Task requirements :: Copy out the text of every record below with each "KJV" changed to "King James Version" and everything else unchanged. Leave out the pictures.

Source records ::
━━━━━━━━━━━━━━━━━━━━━━━━━━━━━━
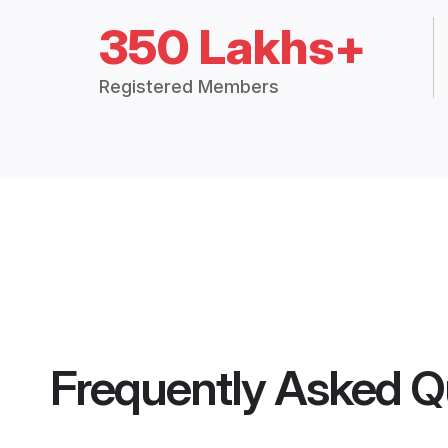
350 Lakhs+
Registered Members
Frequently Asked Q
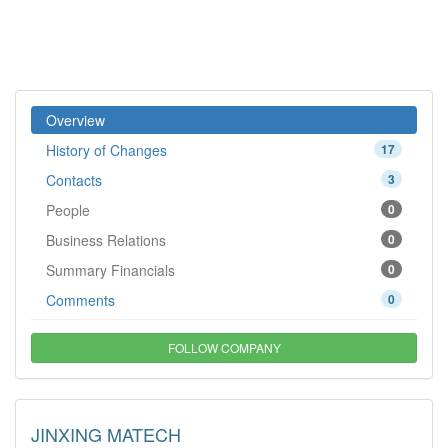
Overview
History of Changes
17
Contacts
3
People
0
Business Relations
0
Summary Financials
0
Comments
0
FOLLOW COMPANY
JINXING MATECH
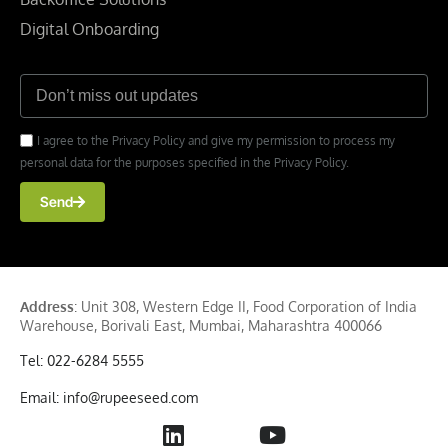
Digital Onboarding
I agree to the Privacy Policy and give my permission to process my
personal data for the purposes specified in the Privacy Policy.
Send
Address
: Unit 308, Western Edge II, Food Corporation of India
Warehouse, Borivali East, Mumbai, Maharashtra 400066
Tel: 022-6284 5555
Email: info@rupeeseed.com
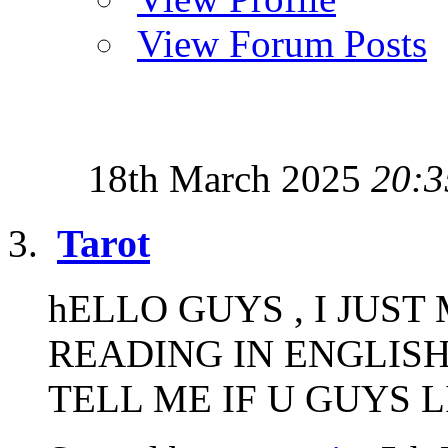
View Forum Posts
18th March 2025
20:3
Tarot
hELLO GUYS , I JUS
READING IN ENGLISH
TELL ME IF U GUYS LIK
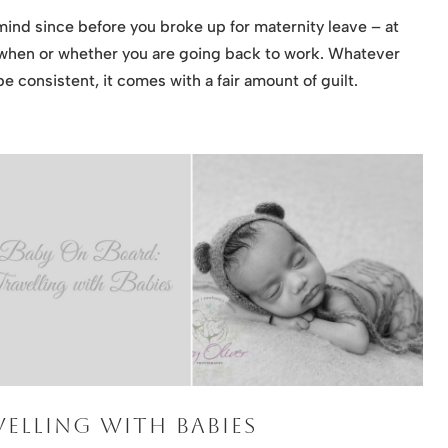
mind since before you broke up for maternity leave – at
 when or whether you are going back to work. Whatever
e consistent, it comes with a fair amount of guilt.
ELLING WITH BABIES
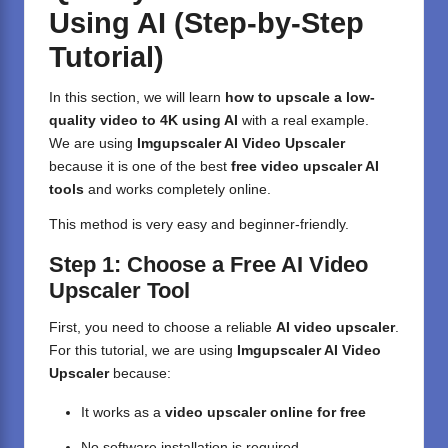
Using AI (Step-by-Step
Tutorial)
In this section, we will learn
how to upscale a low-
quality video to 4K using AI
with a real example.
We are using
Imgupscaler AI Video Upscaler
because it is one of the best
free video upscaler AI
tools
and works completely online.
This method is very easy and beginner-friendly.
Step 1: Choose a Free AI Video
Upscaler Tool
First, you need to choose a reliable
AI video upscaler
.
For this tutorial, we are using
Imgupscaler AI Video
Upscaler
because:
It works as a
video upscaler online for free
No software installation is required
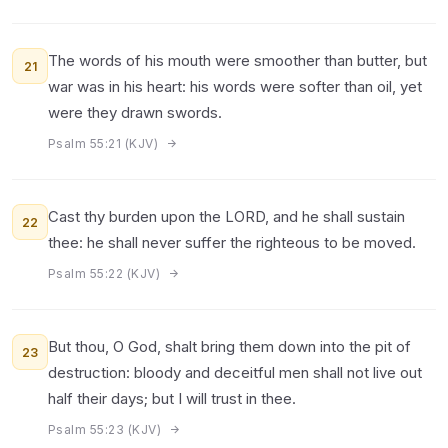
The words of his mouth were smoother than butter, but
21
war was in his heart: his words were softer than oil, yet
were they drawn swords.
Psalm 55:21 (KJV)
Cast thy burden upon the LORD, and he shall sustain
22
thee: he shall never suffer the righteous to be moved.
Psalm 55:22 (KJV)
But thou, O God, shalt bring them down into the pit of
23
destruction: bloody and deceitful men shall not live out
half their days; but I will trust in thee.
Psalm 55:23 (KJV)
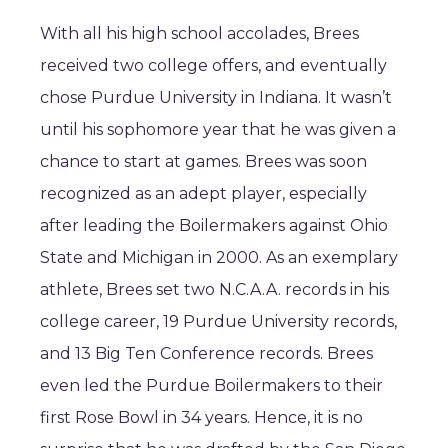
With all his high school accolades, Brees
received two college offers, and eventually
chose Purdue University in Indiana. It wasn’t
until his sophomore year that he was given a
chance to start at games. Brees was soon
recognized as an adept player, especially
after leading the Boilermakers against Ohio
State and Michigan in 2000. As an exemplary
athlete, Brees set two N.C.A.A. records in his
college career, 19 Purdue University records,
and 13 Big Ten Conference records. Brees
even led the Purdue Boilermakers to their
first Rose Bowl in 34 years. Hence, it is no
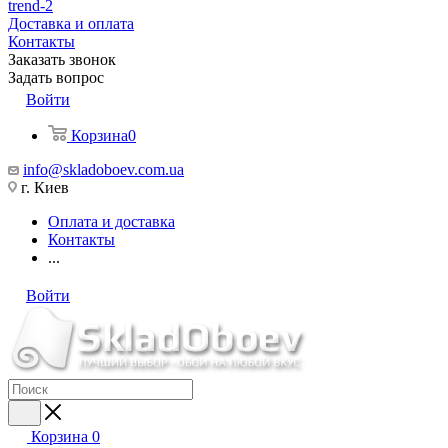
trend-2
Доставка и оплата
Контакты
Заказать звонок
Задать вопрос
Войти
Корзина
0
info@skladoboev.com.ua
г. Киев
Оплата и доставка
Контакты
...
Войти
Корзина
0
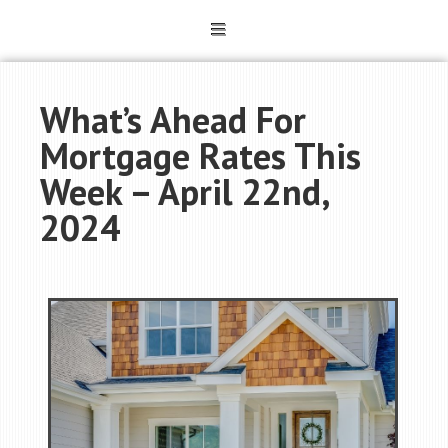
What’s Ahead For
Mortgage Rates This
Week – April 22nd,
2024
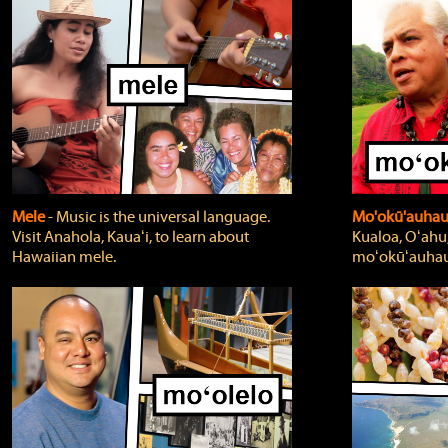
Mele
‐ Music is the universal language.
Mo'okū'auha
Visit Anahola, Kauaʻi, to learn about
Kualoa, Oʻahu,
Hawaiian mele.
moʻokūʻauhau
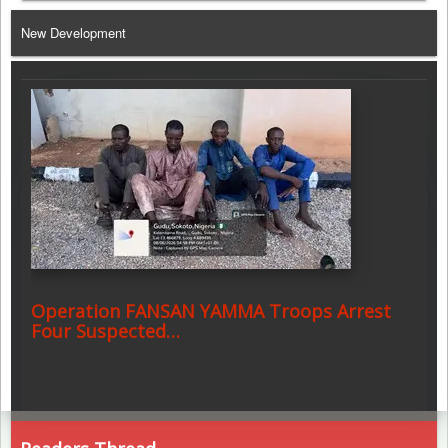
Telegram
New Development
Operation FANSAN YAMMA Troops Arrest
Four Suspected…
━━━━━━━━━━━━━━━━━━━━━━━━━━━━━━
Exercise output ::
350 Lakhs+
Registered Members
Frequently Asked Q
Overview
History of Changes
17
Contacts
3
People
0
Business Relations
0
Summary Financials
0
Comments
0
FOLLOW COMPANY
JINXING MATECH
Digital Onboarding
I agree to the Privacy Policy and give my permission to process my
personal data for the purposes specified in the Privacy Policy.
Send
Address
: Unit 308, Western Edge II, Food Corporation of India
Warehouse, Borivali East, Mumbai, Maharashtra 400066
Tel: 022-6284 5555
Email: info@rupeeseed.com
View Forum Posts
18th March 2025
20:3
Tarot
hELLO GUYS , I JUS
READING IN ENGLISH
TELL ME IF U GUYS LIK
mind since before you broke up for maternity leave – at
 when or whether you are going back to work. Whatever
e consistent, it comes with a fair amount of guilt.
ELLING WITH BABIES
Using AI (Step-by-Step
Tutorial)
In this section, we will learn
how to upscale a low-
quality video to 4K using AI
with a real example.
We are using
Imgupscaler AI Video Upscaler
because it is one of the best
free video upscaler AI
tools
and works completely online.
This method is very easy and beginner-friendly.
Step 1: Choose a Free AI Video
Upscaler Tool
First, you need to choose a reliable
AI video upscaler
.
For this tutorial, we are using
Imgupscaler AI Video
Upscaler
because:
It works as a
video upscaler online for free
No software installation is required
The words of his mouth were smoother than butter, but
21
war was in his heart: his words were softer than oil, yet
were they drawn swords.
Psalm 55:21 (King James Version)
Cast thy burden upon the LORD, and he shall sustain
22
thee: he shall never suffer the righteous to be moved.
Psalm 55:22 (King James Version)
But thou, O God, shalt bring them down into the pit of
23
destruction: bloody and deceitful men shall not live out
half their days; but I will trust in thee.
Psalm 55:23 (King James Version)
With all his high school accolades, Brees
received two college offers, and eventually
chose Purdue University in Indiana. It wasn’t
until his sophomore year that he was given a
chance to start at games. Brees was soon
recognized as an adept player, especially
after leading the Boilermakers against Ohio
State and Michigan in 2000. As an exemplary
athlete, Brees set two N.C.A.A. records in his
college career, 19 Purdue University records,
and 13 Big Ten Conference records. Brees
even led the Purdue Boilermakers to their
first Rose Bowl in 34 years. Hence, it is no
trend-2
Доставка и оплата
Контакты
Заказать звонок
Задать вопрос
Войти
Корзина
0
info@skladoboev.com.ua
г. Киев
Оплата и доставка
Контакты
...
Войти
Корзина
0
What’s Ahead For
Mortgage Rates This
Week – April 22nd,
2024
Mele
‐ Music is the universal language.
Mo'okū'auha
Visit Anahola, Kauaʻi, to learn about
Kualoa, Oʻahu,
Hawaiian mele.
moʻokūʻauhau
Telegram
New Development
Operation FANSAN YAMMA Troops Arrest
Four Suspected…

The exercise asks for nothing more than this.